Dataset records

>> begin

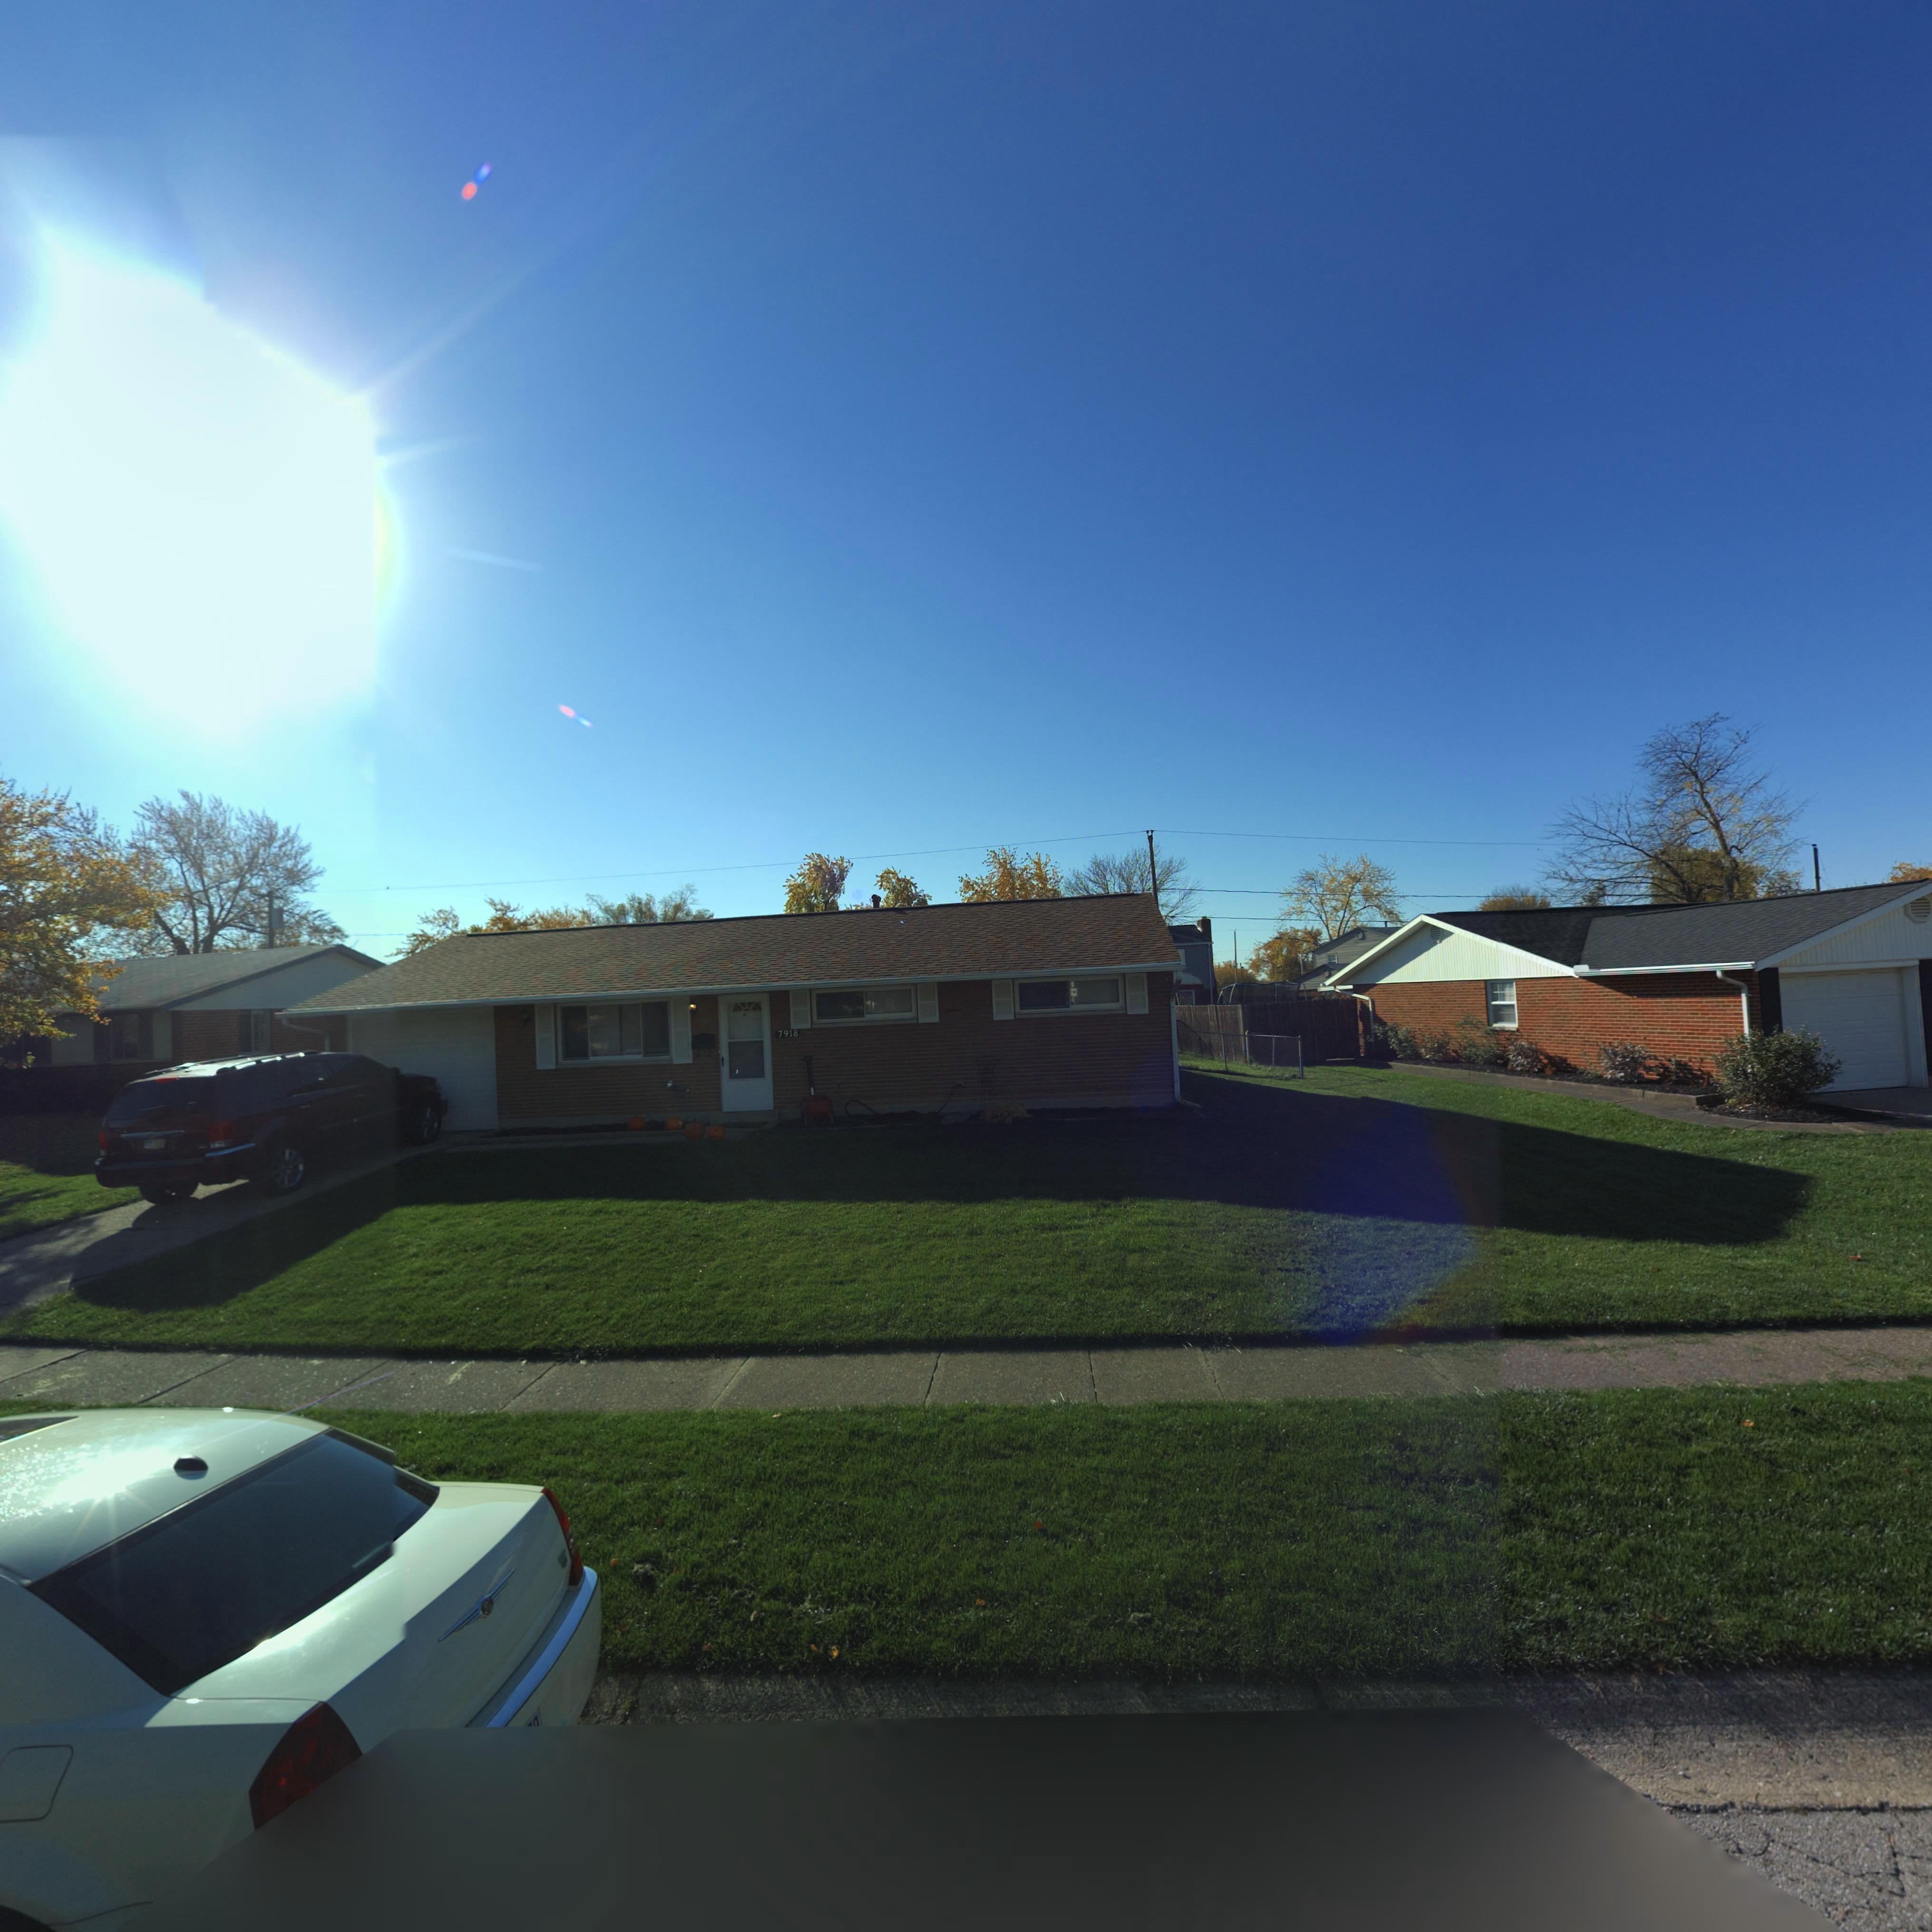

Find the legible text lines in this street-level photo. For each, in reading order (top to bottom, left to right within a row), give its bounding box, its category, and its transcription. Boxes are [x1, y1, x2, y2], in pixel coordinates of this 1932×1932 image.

[777, 1029, 799, 1038] StreetNumber: 7918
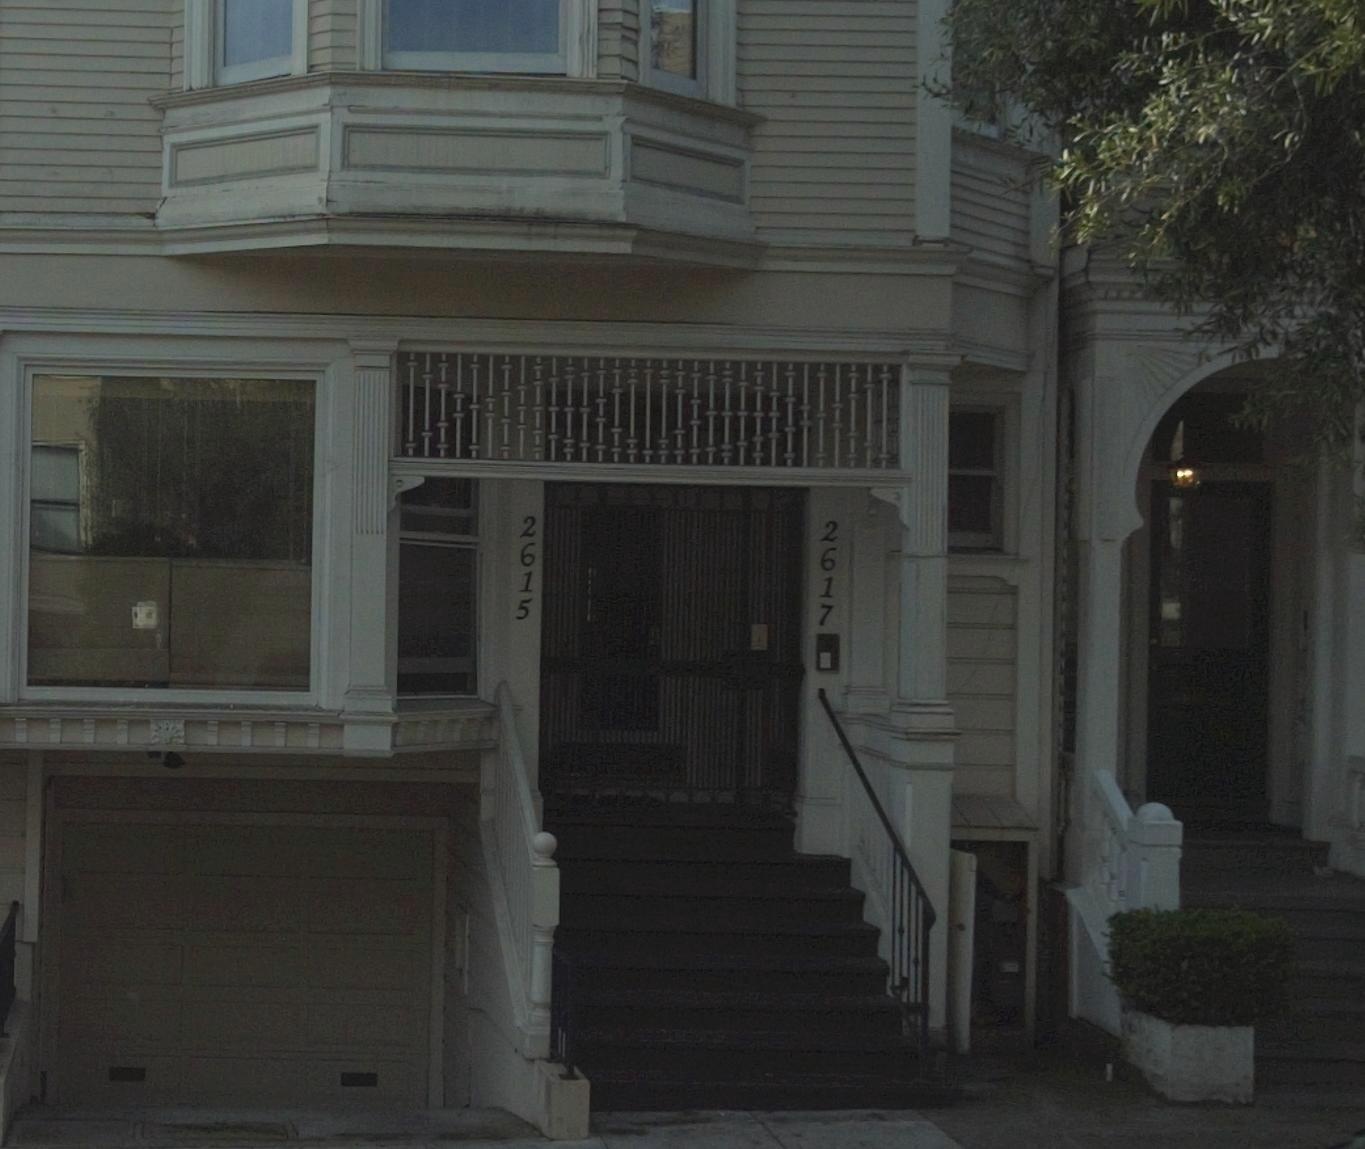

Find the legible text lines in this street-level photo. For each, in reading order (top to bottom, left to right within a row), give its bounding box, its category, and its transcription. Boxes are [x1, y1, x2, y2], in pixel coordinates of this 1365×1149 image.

[513, 513, 539, 622] StreetNumber: 2615
[815, 518, 842, 628] StreetNumber: 2617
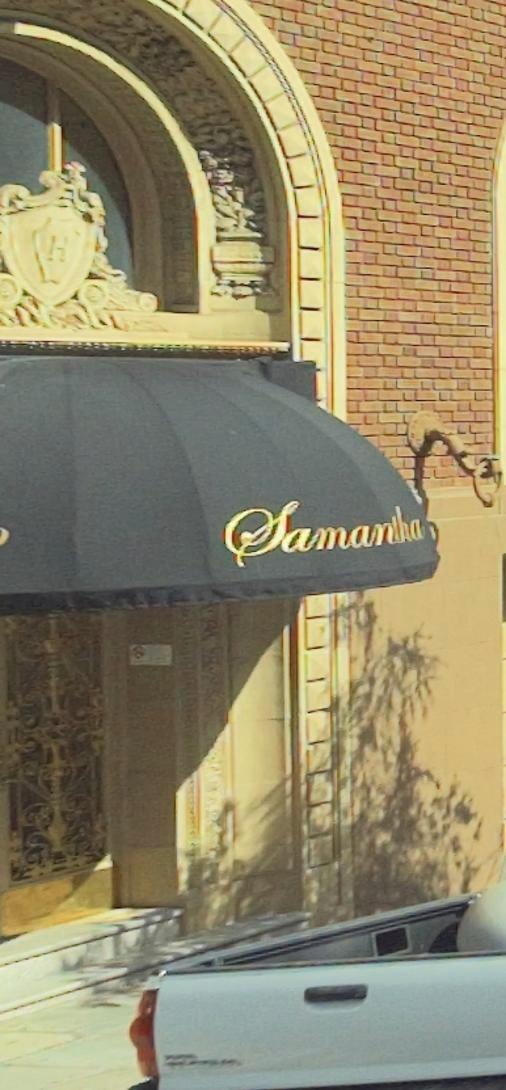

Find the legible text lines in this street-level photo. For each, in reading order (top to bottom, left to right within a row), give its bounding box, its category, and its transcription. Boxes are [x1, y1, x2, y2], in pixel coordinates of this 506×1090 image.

[220, 492, 432, 560] BusinessName: Samantha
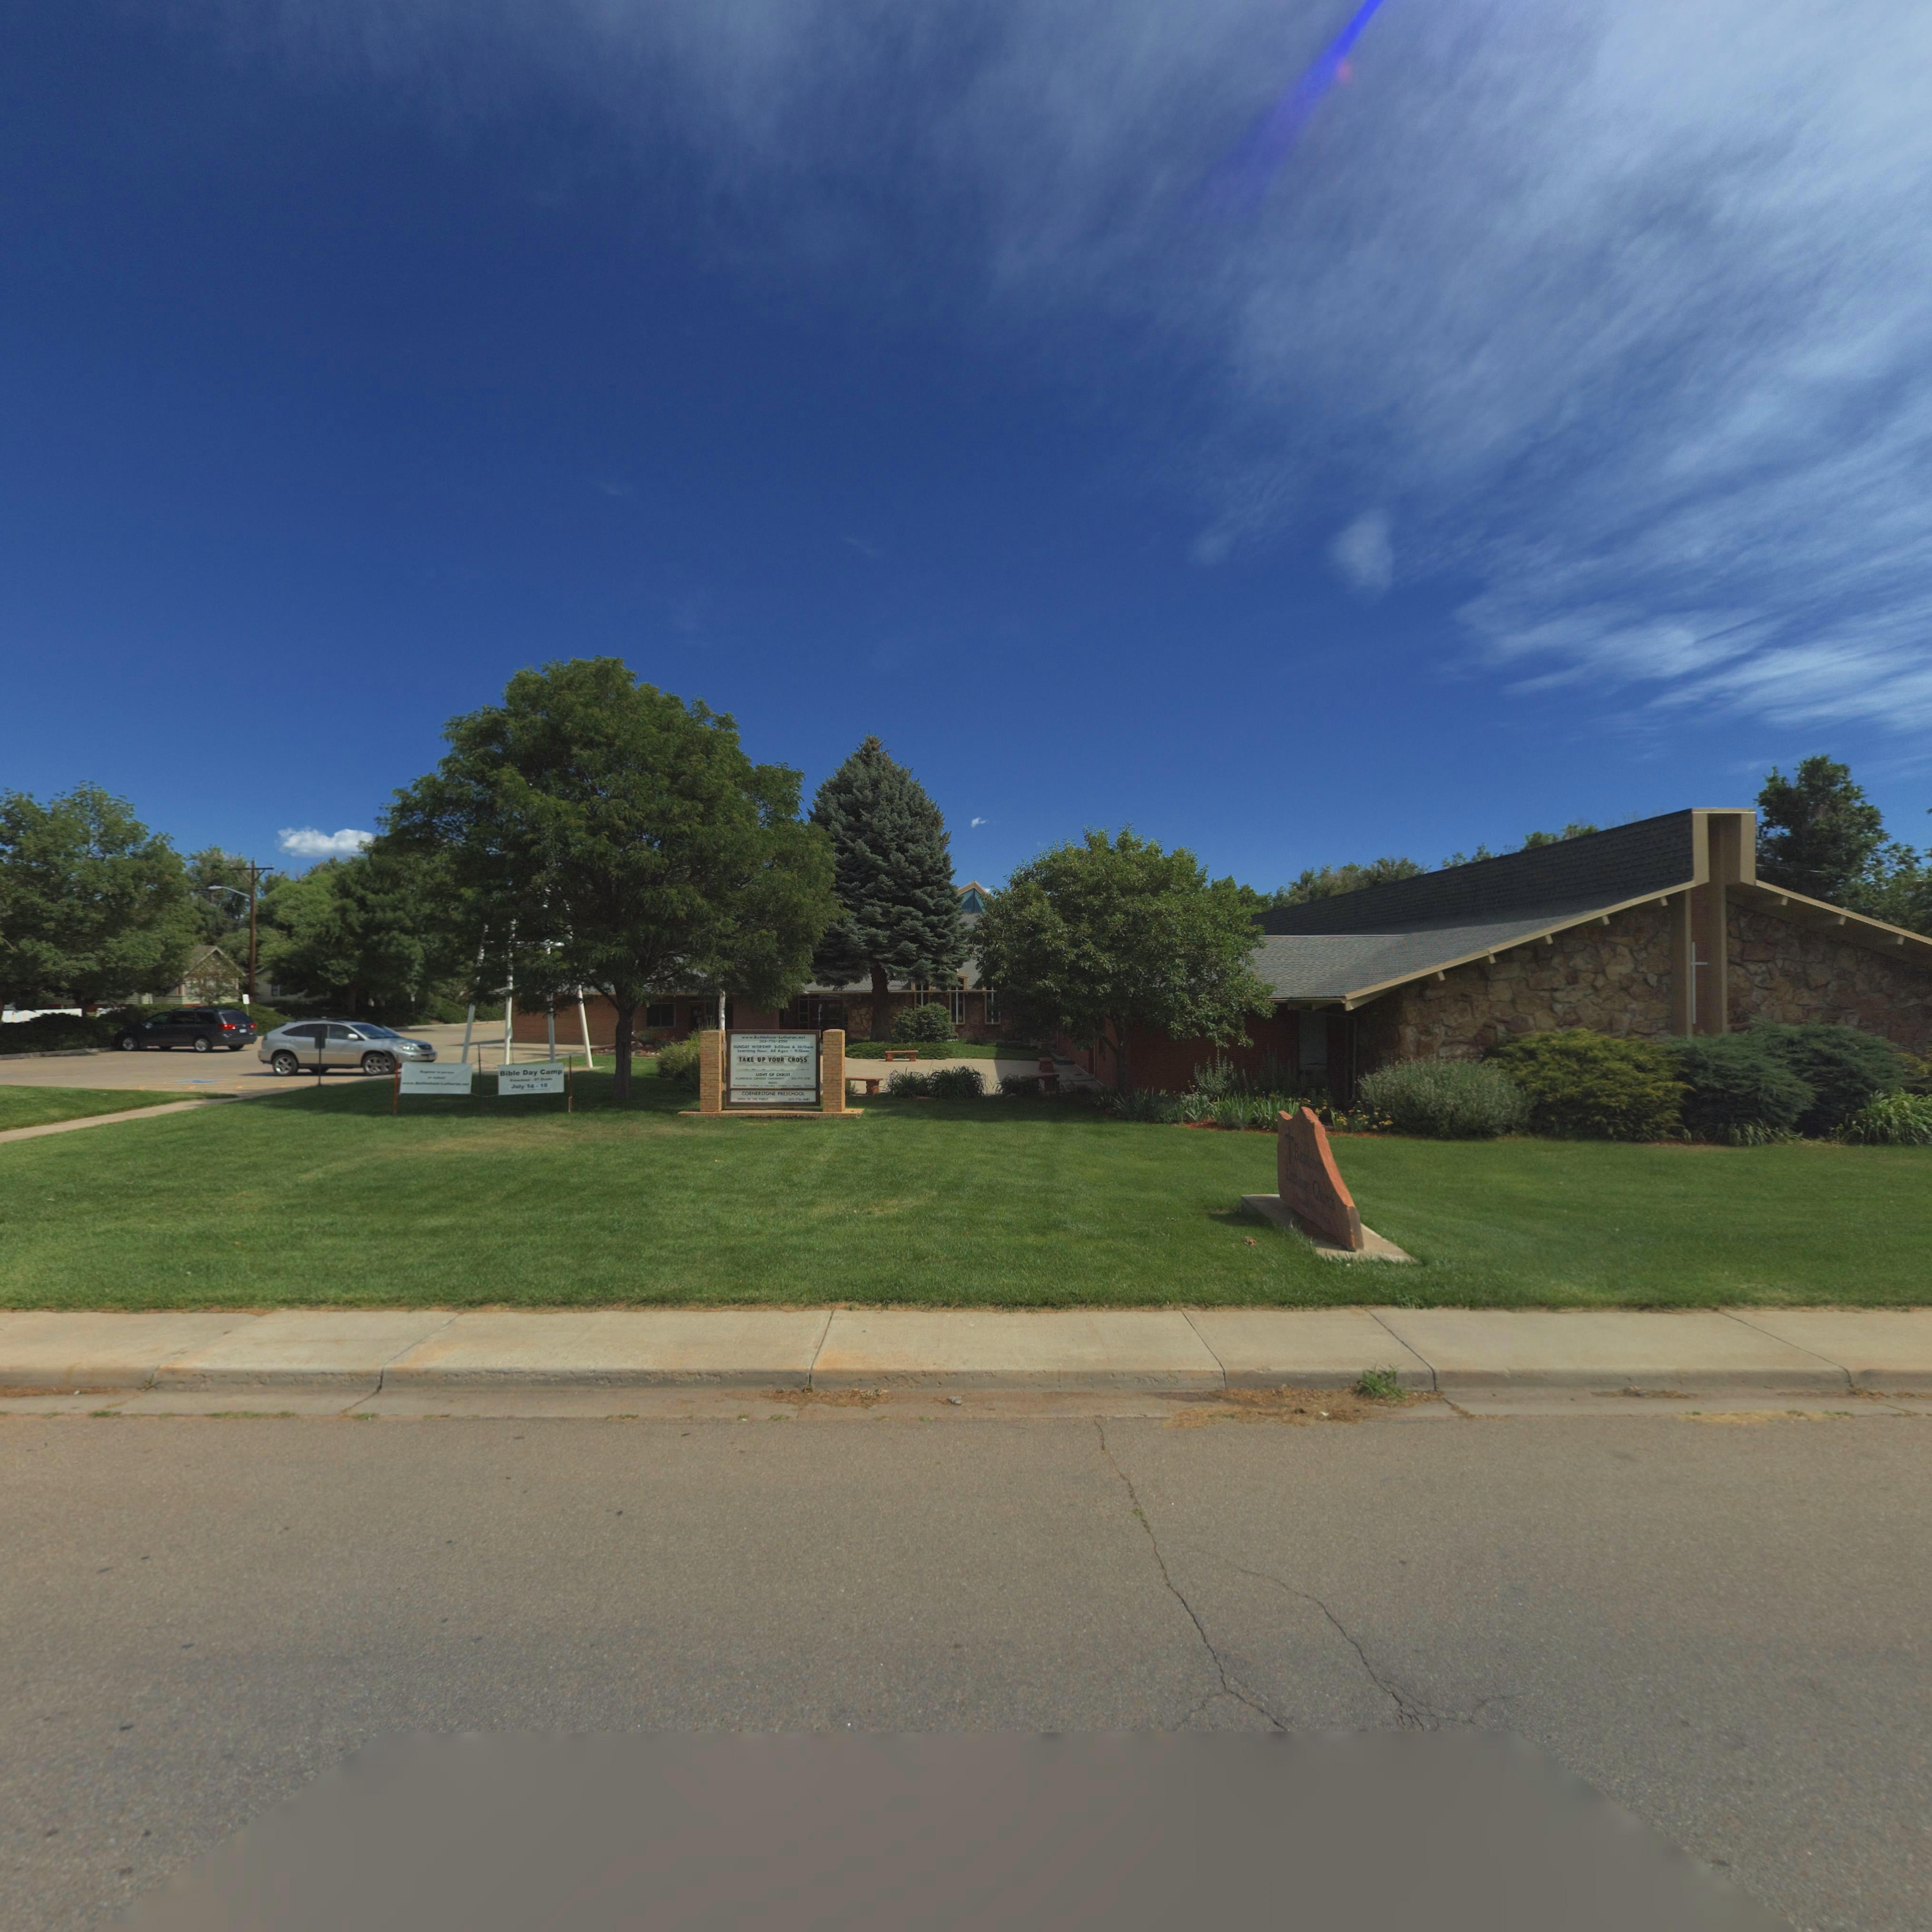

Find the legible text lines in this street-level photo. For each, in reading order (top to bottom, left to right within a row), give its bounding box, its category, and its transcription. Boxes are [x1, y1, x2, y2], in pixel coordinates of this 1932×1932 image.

>> end

THE EXERCISE. Switch "legible" to "readable" in the stretch of the entries from the line containing "this 1365×1149 image." through the line containing "[815, 518, 842, 628] StreetNumber: 2617". Give back only those lines, leaving everything else unchanged.

WRITTEN RESPONSE.
Find the readable text lines in this street-level photo. For each, in reading order (top to bottom, left to right within a row), give its bounding box, its category, and its transcription. Boxes are [x1, y1, x2, y2], in pixel coordinates of this 1365×1149 image.

[513, 513, 539, 622] StreetNumber: 2615
[815, 518, 842, 628] StreetNumber: 2617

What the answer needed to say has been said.